Additionally, I notice that for NodeHost.RequestDeleteReplica it is stated Once a node is successfully deleted from a Raft shard, it will not be allowed to be added back to the shard with the same node identity.. Would the suggestion then be that node:shard relationships be dynamic? Otherwise this shard could never be moved back on to nodes that it previously lived on. I don't think a dynamic node name seems natural, but maybe it could be encoded like {count of how many times that shard has been on this node id} * 100_000 + {real node id}, and then the cluster is technically limited to 100k nodes?

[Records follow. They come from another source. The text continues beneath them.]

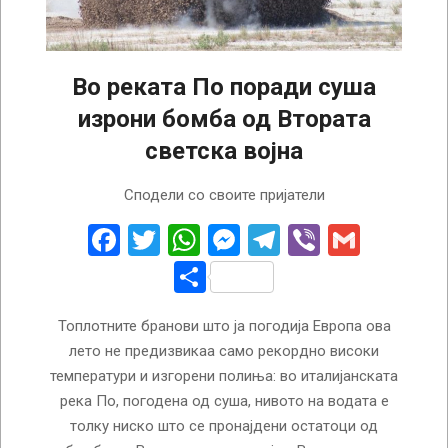
Во реката По поради суша
изрони бомба од Втората
светска војна
2022-
Сподели со своите пријатели
08-
08
Facebook
Twitter
WhatsApp
Messenger
Telegram
Viber
Gmail
Share
Топлотните бранови што ја погодија Европа ова
лето не предизвикаа само рекордно високи
температури и изгорени полиња: во италијанската
река По, погодена од суша, нивото на водата е
толку ниско што се пронајдени остатоци од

Or should a mapping of real node -> shard replica ID be tracked in a meta shard?

danthegoodman1 commented 5 days ago

https://github.com/lni/dragonboat/blob/master/nodehost_test.go#L2621-L2634 seems to conflict with the testing practices from the README as well

lni commented 5 days ago
  1. move raft shards

you may want to join new replicas as non-voting member first. this allow them some time to catch up with the progress of your shard without impacting the the underlying consensus mechanisms. once they are up to speed (e.g. a ReadIndex read can be successfully completed on those non-voting members), you can promote them to voting members.

leadership transfer can be optional, unless you require a certain replica to be the leader

  1. leadership transfer

there are many exceptions that can happen during the leadership transfer, such request is thus always considered as following a best effort approach. you can wait some time and then check who is the leader now. again, such check doesn't mean too much, as the leadership can just change any time after your check is done (before you get the check result).

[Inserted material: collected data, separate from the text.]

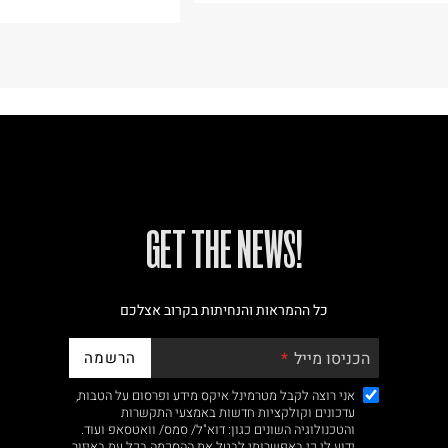
!GET THE NEWS
כל ההמראות והנחיתות בקרוב אצלכם
הרשמה
הכניסו מייל
אני רוצה לקבל מטרמינל איקס מידע ופרסום על הטבות,
עדכונים וקולקציות חדשות באמצעי התקשרות
והטכנולוגיה השונים כגון: דוא"ל/ סמס/ וואטסאפ ועוד.
ידוע לי כי באפשרותי לבטל את ההסכמה בכל עת באיזור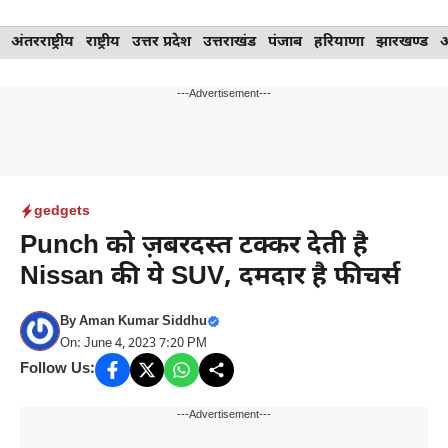
Skip
अंतरराष्ट्रीय
राष्ट्रीय
उत्तर प्रदेश
उत्तराखंड
पंजाब
हरियाणा
झारखण्ड
to
content
---Advertisement---
gedgets
Punch को ज़बरदस्त टक्कर देती है
Nissan की ये SUV, दमदार है फीचर्स
By
Aman Kumar Siddhu
On: June 4, 2023 7:20 PM
Follow Us:
---Advertisement---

note that such issues are typical distributed system problems, there is simply no such strong guarantees similar to those you'd be expecting from a single machine system.

  1. Moving back to nodes that were previously removed

you are free to do whatever you want regarding those replica IDs, the only limitation here is not to have any duplication. with the replica ID value being uint64, a random value should be good enough assuming it is indeed reasonably random.

kevburnsjr commented 4 days ago
  1. Transferring leadership

Rather than actively polling, you could pass a RaftEventListener in your NodeHostConfig. Each host's RaftEventListener will be automatically notified of all leadership changes on all shards for which the host has an active replica. From my testing, this hook is highly reliable.

  1. Moving back to nodes that were previously removed

I think there's a typo in the documentation for RequestDeleteReplica mixing v3 and v4 nomenclature that may be causing some confusion. In v4 nomenclature it should read:

"Once a replica is successfully deleted from a Raft shard, it will not be allowed to be added back to the shard with the same replica identity."

To re-join a host to a shard after its replica has been removed you just need to call RequestAddReplica from an active host with a new (unique) replica id and your new host as the target.

danthegoodman1 commented 4 days ago

Thanks for the details folks! For a random replica id I guess that would mean it now has to be persisted since it’s decoupled from a static node id and they need to be able to restart with the same replica id

lni commented 3 days ago

@danthegoodman1

from experience, quite often a production system will have a separate devops sub-system to keep monitoring those involved nodes and start repairing shards when any replica is dead. by doing that, it will have to somehow remember all replica IDs anyway.

kevburnsjr commented 3 days ago

No need to persist the replica ID out of band. It is persisted by the host. Restarting a node/host looks like this:

  1. Instantiate the NodeHost
  2. Call GetNodeHostInfo
  3. Iterate returned ShardInfoList
  4. StartReplicas
danthegoodman1 commented 3 days ago

Oh fantastic, thanks for sharing!

from experience, quite often a production system will have a separate devops sub-system to keep monitoring those involved nodes and start repairing shards when any replica is dead. by doing that, it will have to somehow remember all replica IDs anyway.

Yes I was planning on having a "meta shard" that tracks the existence and range ownership of other groups (and makes decisions for balancing shards among the cluster, node join, etc.)